Avid movie watchers as well, they all agree that Groundhog Day was required viewing growing up. “My Dad loves movies, which means I can quote scenes from movies I’ve never seen,” Melanie says. Christopher Nolan’s Sci-Fi thriller Inception stands out in Drew’s mind. “We watched that together and paused it about a hundred times trying to understand what was happening. To stump four relatively intelligent people with a movie plot is impressive– nothing like some healthy family debate over which of Leonardo DiCaprio’s dreams we were currently experiencing.”

President Cost and First Lady Stephanie Cost

“After having known each other 40 years, and married for 35, I’ll just add that Tim loves the exchange of ideas more than anyone I know. Many of our family traditions and memories are less about what we did together and more about simply being together,” Stephanie says. In her current role as First Lady, chief cheerleader, and a true ambassador for Jacksonville University, she says that she has the recurring privilege of watching her husband interact with students and their families. Stephanie, along with the rest of the family, is a firm believer in the power of relationships.
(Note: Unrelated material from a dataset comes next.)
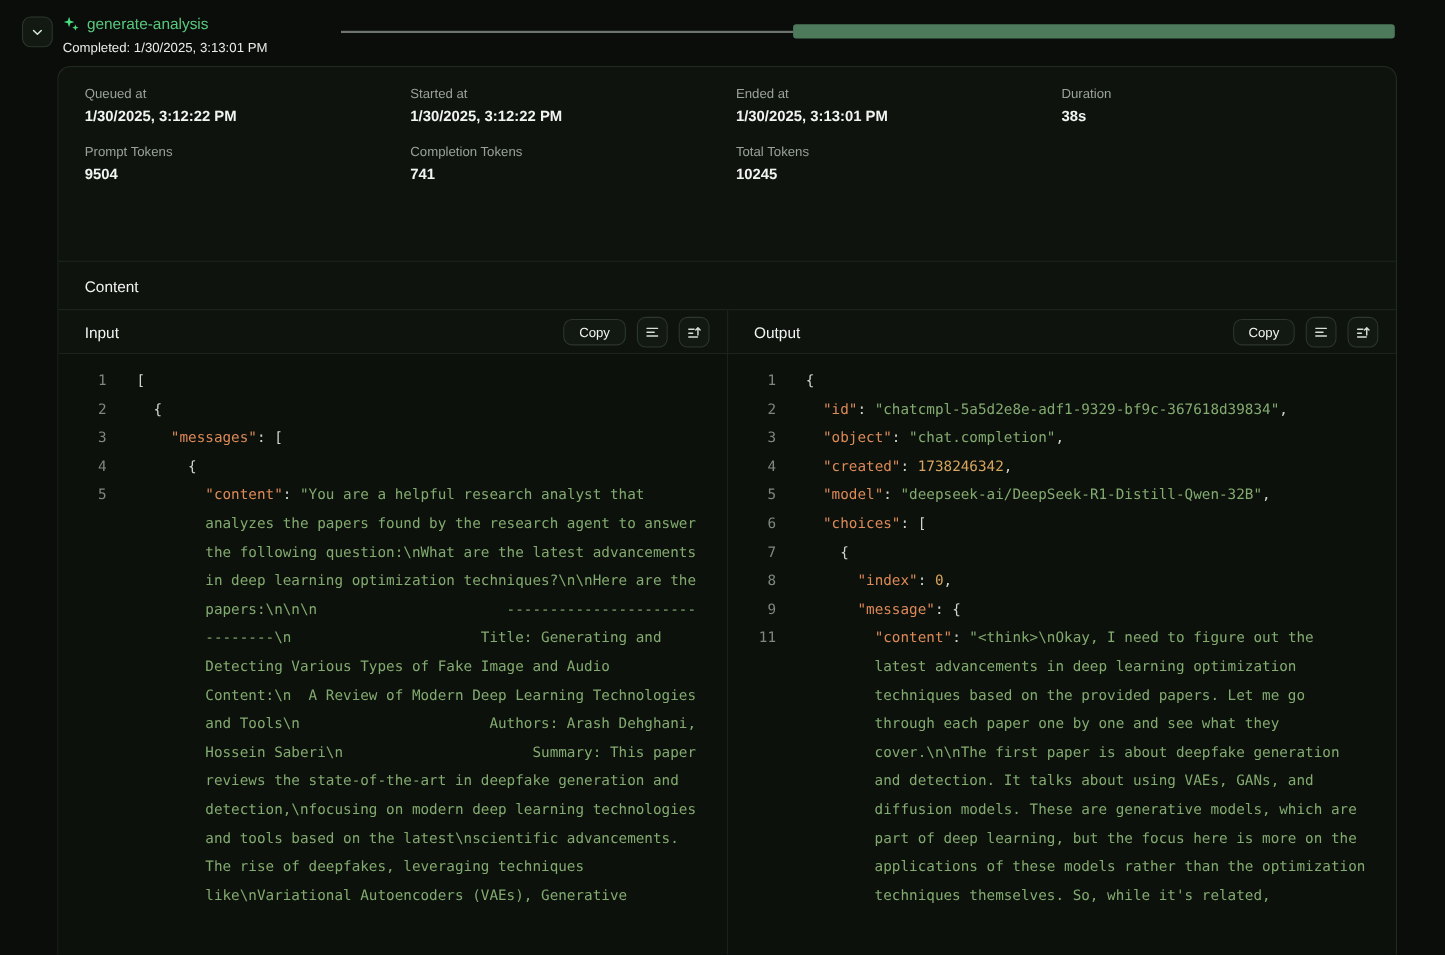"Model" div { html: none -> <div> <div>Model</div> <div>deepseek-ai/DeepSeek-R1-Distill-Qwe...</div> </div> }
“Now, I sometimes see people that sacrifice relationships in order to advance their careers,” Drew says. “The beauty of Tim Cost was that whatever happened, he would not compromise family for anything.” It is this solid commitment to family that every member of the Cost family celebrates, not just during Homecoming weekend, but all year long. From home and heart, they commend each JU family making their student a priority this week.